The number of Australians dying after accidentally overdosing on prescription opioids such as oxycodone is on the rise.
A total of 1045 people died of an opioid overdose in 2016, and three-quarters of the deaths were related to prescription opioids, the National Drug and Alcohol Research Centre said.
The number of accidental deaths rose to 890, from 873 the year before, and made up 85 per cent of the overall opioid deaths.
Three-quarters of the overall deaths were linked to pharmaceutical opioids, which include morphine, codeine, oxycodone, methadone and fentanyl.
The prescription drugs accounted for 65 per cent (679 people) of all opioid deaths in Australia.
The rate of opioid deaths was highest among 35-to 44-year-olds, accounting for 364 deaths (11.3 per 100,000 people), while men accounted for more than two-thirds of opioid deaths (714 men, 331 women).
NDARC’s Amy Peacock said while fentanyl was driving many opioid-related deaths in the US and Canada, the same pattern wasn’t occurring in Australia.

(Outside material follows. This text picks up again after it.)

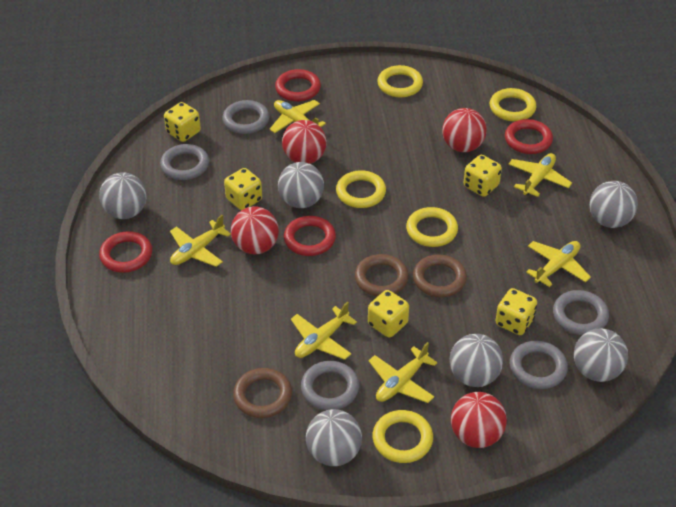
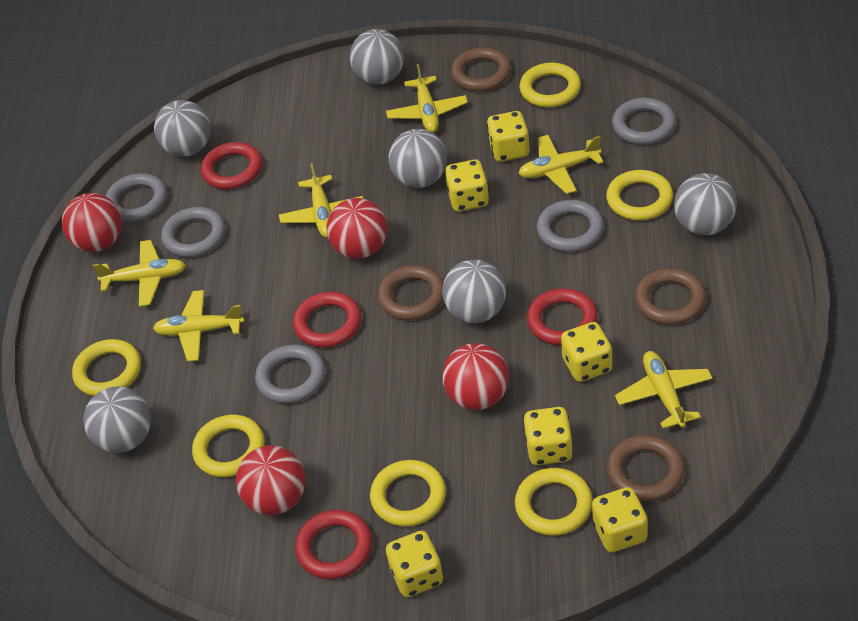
brown ring: 3 -> 4
yellow dice: 5 -> 6
yellow ring: 5 -> 6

“Although we are carefully monitoring the situation in Australia, at the moment, there is little evidence to suggest that illicit fentanyl is playing a large part in our opioid overdoses,” Dr Peacock said.
“But we are conscious of being prepared if we do start to see these [illicit] products come into Australia.”
NDARC found while there was a slight dip in the overall number of opioid deaths between 2015 an 2016, looking over the past decade there had been a rise from 3.8 to 6.6 deaths per 100,000 Australians.
The number of amphetamine-induced deaths also reached an all-time high of 105.